§ **What is required**: Please return the part of the article on extended-wear contact lenses that begins at the words "Along the way, clinicians" and ends after "this devastating problem.", copied word for word.

§ **Excerpt**:
□ □ □

Extended Wear: At Last Or Déjà Vu?
BY H. DWIGHT CAVANAUGH, MD, PHD
We stand at the threshold of a new era in contact lens development with high oxygen-transmissible materials which offer the promise of true extended wear for up to 30 nights. Do we have any convincing biological rationale for why these materials might be safer and more effective? The hopeful part of us wants to believe; the survivor of previous EW attempts in the 1980s remains unconvinced. The paradox is that unless the lenses are approved for lengthy wearing periods, we cannot perform the epidemiological studies after the fact to vindicate their performance.
Along the way, clinicians need to offer patients an acceptable alternative to permanent laser surgery. Many surveys have shown that EW is not a viable option unless wearing periods of about a month can be safely achieved. To make things more difficult, clinical studies of 500 to 1,000 patients will not serve as adequate measurements of incidence of or risk factors for the infectious-ulcerative keratitis. To date, we have no surrogate, prospective, objective, potentially maskable outcome measure in clinical studies that could predict future risk for this devastating problem.
Up until now, measurements of corneal thickness have been gospel, and the Holden-Mertz curve has been the text. Unfortunately, corneal swelling does not predict risk for infectious keratitis. Recent studies of binding of Pseudomonas aeruginosa to corneal cells shed from human contact lens wearers has shown promise as a prospective measure of risk. Indeed, results of such binding studies correlate exactly with the existing hierarchy of risk profiles for infectious-ulcerative keratitis, both by lens type and wearing schedule.

□ □ □

§ **Extracted entries**:
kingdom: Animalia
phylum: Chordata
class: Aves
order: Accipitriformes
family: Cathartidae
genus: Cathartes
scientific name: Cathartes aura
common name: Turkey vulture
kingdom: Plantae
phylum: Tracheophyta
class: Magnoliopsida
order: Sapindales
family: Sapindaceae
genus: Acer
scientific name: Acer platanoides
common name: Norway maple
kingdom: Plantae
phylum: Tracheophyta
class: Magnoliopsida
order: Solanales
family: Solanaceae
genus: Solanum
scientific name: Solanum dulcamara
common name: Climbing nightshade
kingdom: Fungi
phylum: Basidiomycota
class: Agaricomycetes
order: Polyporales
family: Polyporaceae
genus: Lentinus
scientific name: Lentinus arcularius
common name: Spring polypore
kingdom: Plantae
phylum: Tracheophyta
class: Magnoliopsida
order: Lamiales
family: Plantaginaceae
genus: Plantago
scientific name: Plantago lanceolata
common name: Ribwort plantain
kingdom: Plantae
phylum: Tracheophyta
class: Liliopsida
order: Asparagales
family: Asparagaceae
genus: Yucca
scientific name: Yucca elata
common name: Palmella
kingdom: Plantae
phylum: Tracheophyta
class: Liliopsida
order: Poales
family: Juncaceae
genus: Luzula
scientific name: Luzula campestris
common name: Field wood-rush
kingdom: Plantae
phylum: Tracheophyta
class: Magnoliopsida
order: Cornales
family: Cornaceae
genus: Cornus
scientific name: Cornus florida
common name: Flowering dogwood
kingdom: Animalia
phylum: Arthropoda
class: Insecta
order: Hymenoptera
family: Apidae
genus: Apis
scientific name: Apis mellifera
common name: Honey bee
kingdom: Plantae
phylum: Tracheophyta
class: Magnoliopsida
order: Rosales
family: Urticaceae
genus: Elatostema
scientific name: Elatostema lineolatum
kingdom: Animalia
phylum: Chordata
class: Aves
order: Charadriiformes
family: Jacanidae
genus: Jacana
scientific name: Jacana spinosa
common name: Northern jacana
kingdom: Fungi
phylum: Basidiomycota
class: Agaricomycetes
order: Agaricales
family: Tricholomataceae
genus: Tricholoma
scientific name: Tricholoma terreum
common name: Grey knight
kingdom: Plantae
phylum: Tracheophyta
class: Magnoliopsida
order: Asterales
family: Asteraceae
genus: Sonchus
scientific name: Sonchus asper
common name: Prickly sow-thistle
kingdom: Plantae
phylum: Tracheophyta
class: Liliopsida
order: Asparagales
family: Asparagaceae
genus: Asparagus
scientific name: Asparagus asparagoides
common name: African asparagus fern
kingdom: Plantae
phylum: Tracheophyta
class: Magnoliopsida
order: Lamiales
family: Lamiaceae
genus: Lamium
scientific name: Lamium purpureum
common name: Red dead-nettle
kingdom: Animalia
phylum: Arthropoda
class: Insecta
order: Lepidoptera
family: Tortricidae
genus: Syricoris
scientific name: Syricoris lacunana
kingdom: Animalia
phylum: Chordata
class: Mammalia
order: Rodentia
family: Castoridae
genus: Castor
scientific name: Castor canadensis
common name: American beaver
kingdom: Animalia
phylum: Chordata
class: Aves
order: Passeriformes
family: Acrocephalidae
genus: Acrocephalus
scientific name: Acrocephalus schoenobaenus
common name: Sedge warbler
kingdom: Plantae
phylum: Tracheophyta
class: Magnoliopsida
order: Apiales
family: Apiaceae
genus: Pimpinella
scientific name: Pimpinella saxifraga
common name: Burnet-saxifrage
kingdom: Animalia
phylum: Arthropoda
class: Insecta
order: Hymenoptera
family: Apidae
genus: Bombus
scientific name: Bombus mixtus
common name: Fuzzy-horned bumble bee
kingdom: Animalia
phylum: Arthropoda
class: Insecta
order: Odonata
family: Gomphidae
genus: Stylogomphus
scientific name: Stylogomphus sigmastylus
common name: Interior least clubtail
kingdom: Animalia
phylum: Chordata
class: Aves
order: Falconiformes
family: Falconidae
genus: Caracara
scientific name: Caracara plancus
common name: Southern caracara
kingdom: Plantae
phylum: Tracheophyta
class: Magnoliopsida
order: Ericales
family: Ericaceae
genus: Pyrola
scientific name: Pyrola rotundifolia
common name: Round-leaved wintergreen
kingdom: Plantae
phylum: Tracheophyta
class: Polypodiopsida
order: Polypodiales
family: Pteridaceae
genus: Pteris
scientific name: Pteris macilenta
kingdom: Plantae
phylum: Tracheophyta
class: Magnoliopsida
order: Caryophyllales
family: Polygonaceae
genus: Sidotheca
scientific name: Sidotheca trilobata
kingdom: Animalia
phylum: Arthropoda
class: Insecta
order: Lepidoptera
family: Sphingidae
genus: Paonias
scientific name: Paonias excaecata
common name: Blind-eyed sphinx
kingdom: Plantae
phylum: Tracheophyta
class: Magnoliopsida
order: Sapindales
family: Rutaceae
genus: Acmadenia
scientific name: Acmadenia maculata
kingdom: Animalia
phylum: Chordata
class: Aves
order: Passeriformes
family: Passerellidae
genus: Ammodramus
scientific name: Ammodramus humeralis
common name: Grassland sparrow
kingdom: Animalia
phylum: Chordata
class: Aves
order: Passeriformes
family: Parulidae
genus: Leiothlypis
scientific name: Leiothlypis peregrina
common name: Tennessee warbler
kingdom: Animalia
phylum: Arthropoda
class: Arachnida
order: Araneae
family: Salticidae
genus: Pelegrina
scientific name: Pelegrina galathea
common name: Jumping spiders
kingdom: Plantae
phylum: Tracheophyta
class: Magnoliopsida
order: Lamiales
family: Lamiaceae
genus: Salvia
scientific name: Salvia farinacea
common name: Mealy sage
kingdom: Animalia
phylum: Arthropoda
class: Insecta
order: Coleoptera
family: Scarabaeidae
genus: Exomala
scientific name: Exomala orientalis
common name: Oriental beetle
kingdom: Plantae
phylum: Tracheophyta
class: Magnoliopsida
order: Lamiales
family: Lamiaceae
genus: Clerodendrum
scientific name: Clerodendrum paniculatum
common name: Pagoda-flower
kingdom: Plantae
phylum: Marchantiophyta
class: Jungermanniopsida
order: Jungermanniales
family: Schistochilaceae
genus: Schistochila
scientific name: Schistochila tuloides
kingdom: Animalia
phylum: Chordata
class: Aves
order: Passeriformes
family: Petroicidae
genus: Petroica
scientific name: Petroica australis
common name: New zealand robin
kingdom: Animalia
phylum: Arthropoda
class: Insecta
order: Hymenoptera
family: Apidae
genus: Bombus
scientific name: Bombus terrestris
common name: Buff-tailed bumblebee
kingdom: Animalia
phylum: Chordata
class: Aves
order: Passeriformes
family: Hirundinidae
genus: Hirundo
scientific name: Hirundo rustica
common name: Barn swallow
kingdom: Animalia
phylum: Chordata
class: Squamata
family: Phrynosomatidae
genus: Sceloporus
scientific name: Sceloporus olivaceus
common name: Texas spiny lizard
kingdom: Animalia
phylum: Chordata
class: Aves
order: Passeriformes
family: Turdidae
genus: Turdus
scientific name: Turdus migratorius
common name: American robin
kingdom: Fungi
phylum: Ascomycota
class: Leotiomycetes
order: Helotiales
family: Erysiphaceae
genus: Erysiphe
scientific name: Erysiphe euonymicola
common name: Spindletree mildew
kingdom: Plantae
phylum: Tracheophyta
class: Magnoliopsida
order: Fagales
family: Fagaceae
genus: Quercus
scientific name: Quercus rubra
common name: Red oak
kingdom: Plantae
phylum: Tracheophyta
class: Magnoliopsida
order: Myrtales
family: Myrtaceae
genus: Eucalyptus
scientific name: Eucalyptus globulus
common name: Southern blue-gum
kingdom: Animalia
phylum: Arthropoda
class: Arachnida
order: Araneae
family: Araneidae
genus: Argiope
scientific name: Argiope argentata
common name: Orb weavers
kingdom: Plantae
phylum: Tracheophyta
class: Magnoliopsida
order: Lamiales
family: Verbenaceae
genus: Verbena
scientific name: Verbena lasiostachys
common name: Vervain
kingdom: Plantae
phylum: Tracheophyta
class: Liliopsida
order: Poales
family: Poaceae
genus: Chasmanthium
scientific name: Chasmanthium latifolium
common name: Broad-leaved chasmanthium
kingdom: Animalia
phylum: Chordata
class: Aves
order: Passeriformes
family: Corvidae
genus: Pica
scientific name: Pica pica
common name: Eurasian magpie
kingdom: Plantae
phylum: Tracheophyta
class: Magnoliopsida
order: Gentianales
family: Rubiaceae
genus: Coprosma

□ □ □

§ **Output below**:
Along the way, clinicians need to offer patients an acceptable alternative to permanent laser surgery. Many surveys have shown that EW is not a viable option unless wearing periods of about a month can be safely achieved. To make things more difficult, clinical studies of 500 to 1,000 patients will not serve as adequate measurements of incidence of or risk factors for the infectious-ulcerative keratitis. To date, we have no surrogate, prospective, objective, potentially maskable outcome measure in clinical studies that could predict future risk for this devastating problem.